I'm your host, Chris Duffy.
When I think about the artists, comedians, writers, when I think about the people that I admire the most, they run the gamut when it comes to the topics that they cover and their styles and the formats that they work in.
But the thing that ties everyone who I admire together, the thing that they all share, is that they found a way to be distinctly and uniquely themselves.
That is the trait that I admire the most.
And that is why I am so excited about today's episode of our podcast, because our guest, the cartoonist Lyanna Fink, makes work that could only be made by her.
You can see her cartoons in places like the New Yorker, but her style is so distinct from what a classic New Yorker cartoon is.
You would never mistake her work for something by anyone else because lianas drawings, they're much simpler, but they're also more impressionistic and they convey so much emotion.
And theyre also very, very, very funny.
Lyanna is hilarious, and her humor comes from this deeply honest, confessional place.
Its some of the best proof ive ever seen that the more specific and the more true to yourself you go, the more universally your jokes will connect.
Whether it is Lyanna overthinking what to say at a party or analyzing the pressures of adulthood or motherhood, she is always so funny and she is always 100% herself.

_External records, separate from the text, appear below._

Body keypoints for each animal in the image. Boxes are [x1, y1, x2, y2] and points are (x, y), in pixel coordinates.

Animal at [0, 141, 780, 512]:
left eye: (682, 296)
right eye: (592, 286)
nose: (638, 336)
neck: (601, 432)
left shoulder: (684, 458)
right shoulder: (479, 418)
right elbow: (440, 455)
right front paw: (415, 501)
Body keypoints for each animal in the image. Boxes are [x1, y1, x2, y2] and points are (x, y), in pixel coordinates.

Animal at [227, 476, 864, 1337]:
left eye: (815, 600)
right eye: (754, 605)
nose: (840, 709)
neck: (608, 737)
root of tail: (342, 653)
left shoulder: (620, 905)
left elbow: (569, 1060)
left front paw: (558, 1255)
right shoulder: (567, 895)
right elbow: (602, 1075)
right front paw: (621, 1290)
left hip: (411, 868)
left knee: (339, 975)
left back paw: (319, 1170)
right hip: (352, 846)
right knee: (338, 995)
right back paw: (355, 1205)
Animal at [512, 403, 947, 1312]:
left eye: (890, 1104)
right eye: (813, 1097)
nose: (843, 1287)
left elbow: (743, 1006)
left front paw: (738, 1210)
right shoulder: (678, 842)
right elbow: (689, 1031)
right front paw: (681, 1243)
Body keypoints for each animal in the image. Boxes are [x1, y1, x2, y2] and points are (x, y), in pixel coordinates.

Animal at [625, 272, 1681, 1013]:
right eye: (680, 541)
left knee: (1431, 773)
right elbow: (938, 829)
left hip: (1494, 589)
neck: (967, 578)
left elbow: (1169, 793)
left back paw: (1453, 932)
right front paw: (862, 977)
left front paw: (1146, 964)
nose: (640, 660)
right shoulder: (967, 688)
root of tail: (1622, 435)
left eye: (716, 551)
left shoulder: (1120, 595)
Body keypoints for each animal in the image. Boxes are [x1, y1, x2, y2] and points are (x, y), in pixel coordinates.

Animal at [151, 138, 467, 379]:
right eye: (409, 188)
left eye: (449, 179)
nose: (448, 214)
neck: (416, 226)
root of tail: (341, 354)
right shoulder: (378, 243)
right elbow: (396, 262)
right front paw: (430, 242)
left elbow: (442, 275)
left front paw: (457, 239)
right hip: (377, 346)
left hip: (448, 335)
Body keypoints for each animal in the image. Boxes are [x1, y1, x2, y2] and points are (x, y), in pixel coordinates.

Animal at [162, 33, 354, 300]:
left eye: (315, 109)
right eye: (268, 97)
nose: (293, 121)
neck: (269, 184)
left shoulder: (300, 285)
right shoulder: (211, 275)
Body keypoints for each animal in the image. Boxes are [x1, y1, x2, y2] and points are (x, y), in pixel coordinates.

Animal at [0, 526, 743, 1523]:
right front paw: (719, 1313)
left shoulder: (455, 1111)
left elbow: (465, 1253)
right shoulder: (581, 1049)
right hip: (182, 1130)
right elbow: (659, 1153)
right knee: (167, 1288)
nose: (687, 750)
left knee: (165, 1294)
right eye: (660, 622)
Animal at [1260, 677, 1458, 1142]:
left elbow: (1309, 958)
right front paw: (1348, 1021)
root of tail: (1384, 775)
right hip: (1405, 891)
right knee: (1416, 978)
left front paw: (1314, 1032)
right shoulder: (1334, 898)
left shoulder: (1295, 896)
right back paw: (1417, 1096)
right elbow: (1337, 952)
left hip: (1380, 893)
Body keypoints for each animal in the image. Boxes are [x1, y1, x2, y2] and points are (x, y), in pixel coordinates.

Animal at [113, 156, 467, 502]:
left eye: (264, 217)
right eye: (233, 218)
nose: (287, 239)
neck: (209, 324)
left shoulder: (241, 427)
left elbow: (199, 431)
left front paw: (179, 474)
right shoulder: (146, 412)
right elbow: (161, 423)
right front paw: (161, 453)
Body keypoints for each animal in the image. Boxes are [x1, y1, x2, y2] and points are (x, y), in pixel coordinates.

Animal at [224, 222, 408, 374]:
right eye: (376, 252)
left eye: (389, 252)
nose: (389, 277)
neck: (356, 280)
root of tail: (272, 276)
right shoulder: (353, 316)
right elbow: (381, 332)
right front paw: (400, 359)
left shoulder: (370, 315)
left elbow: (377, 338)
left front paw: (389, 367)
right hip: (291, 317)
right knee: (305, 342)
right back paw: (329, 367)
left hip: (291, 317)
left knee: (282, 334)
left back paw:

If you can't already tell, I am a huge fan and I'm so excited to talk to her.
Here's a clip from Liana's Ted talk.
When I first started making cartoons for the New Yorker about a decade ago, I kept my ideas light and quirky.
I didn't draw anything too personal.
I figured I was too specific, too hard to relate to and read, possibly too female.
It took a breakup to get me to start drawing more autobiographically.
The pain I was feeling, although objectively pretty run of the mill, was impossible to ignore.
I knew that drawing was my strongest problem solving tool, so I decided to diagram what I was going through.